OK, now press the caramel button that looks like a Sesame Street manhole cover. Everything you’ve ever done, seen, or mumbled to yourself will immediately be uploaded to an NSA computer in a bunker in Montana, and if you have a credit card on file at iYapple, it’s going to get more exercise than a crack-addled triathlete. Never fear though; bin Laden’s dead, and they’ve already kicked in the door of that guy that uploaded The King’s Speech to the Pirate Bay, so the entire NSA’s  hanging around doing nothing right about now. Just call them up and ask them what iTeration of the iHassle you’re running. If you’re using a MicroSauced product, you can skip the call to the NSA and just look for a big, metal plate riveted to the back of the box near the fan that sucks up all the dust bunnies and hurls them at your fatherboard. The fatherboard can be identified by the scorchmarks around the processor from trying to play videogames with all the shaders enabled, and the four cracks in it from the big metal plate’s rivets sticking through the case.

Alrighty then, now that we know what we’re running, lets look around the back and locate the pixel reservoir. Just follow the silver wire until you smell pixels. If you’re new to Tech Tock, we’ve discussed pixel odor at some length; but if you want to jump right in, they smell vaguely like radons, carbon credits, or the fellow in the last cubicle with the ponytail and the blotchy skin that wears sandals and doesn’t trim his toenails much.

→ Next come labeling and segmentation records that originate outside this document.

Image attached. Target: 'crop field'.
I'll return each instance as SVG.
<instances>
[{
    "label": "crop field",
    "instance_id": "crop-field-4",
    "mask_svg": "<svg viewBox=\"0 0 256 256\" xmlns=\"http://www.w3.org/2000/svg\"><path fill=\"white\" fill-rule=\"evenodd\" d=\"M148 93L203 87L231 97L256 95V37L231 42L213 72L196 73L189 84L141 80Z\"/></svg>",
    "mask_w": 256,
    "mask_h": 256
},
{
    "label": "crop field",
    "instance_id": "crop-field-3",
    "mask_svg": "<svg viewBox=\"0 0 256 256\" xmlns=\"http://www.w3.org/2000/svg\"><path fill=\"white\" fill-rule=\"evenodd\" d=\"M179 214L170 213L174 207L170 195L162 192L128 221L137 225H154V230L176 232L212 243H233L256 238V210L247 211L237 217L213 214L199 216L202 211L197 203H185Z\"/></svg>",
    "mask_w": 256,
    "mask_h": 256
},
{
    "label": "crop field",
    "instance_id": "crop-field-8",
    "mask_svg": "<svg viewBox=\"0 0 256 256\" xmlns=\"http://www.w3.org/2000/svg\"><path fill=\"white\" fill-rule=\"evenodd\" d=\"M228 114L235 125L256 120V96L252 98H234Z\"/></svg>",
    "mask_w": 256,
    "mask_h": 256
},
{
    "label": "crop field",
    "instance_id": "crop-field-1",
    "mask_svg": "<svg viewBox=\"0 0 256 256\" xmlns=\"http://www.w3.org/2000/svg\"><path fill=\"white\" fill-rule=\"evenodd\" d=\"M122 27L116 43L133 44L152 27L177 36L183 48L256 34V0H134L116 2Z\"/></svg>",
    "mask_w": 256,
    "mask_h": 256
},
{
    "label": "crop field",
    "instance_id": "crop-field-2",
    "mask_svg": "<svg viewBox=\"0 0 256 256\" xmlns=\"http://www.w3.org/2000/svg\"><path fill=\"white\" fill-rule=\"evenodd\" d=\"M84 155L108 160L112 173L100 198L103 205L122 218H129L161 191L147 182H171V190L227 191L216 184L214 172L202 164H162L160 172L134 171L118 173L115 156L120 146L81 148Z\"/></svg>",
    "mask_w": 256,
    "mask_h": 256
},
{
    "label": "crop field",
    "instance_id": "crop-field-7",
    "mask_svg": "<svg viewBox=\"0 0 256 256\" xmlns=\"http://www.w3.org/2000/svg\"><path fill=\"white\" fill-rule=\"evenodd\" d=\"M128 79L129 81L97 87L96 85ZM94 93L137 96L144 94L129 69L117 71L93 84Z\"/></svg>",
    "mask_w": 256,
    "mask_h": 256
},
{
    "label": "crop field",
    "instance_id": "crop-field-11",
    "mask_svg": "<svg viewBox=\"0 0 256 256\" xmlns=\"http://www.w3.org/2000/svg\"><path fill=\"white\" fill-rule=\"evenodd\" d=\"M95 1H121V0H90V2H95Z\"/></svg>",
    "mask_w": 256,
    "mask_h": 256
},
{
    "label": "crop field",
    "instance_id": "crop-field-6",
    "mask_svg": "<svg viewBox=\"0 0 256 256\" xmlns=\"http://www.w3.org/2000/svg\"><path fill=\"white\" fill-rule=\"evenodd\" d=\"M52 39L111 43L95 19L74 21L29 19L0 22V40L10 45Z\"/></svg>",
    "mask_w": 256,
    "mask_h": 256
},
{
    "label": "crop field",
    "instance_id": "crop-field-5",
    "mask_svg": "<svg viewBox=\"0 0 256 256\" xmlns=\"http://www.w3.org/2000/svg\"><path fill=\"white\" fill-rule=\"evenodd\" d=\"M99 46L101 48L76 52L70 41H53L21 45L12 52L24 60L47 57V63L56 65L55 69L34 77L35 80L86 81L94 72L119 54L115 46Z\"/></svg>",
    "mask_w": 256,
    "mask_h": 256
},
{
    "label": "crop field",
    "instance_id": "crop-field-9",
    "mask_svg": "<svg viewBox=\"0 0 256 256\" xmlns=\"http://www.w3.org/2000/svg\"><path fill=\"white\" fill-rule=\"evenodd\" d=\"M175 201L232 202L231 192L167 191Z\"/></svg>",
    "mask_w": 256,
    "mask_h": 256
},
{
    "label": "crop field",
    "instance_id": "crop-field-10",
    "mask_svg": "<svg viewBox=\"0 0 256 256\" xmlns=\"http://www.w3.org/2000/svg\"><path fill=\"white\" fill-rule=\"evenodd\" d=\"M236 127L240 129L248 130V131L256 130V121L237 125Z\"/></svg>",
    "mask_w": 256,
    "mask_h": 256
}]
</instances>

Great. Now on to the exasoperating system you’re running. Look for the place the cable company still owns somewhere in your house. You’ll find one of three transmogrifiers, depending on your exasoperating system. It’ll be one of these three types:

On the left is the MicroSauce compatible innerface. The lights flash on the front to attract the attention of Walmart shoppers, but they don’t mean anything, so forget them. On the right is a rare black iInterface, but it’s all swoopy and curvy and falls off the table top a lot from lack of friction, so you know it’s a iYapple. The middle one is a Linus. It’s all about the command line, baby! OK, now let’s get to the meat of the process — the pondrefact:

That’s a pondrefact in the classic configuration. The pixels are routed by political affiliation. All the blogposts accusing the current president of being a secret Moslem Kenyan smoker are emitted through the red pixelpipes, the Twitter streams of pictures of the last president with a Hitler mustache are blasted through the blue tubes. It’s all about the tubes, people.

Alrighty, now reach in past the fan motor or the iSink and dust off the bolts on the pondrefact:

Now, replace the crystals with carbon-neutral lodestones or one of those black toenail things with all the memory in it.

Voila! Your pondrefact is now excabulated. Now you can get back to writing your sparkly vampire fanfiction and writing mock reviews of three wolf t-shirts on Amazon without fear of a breakdown.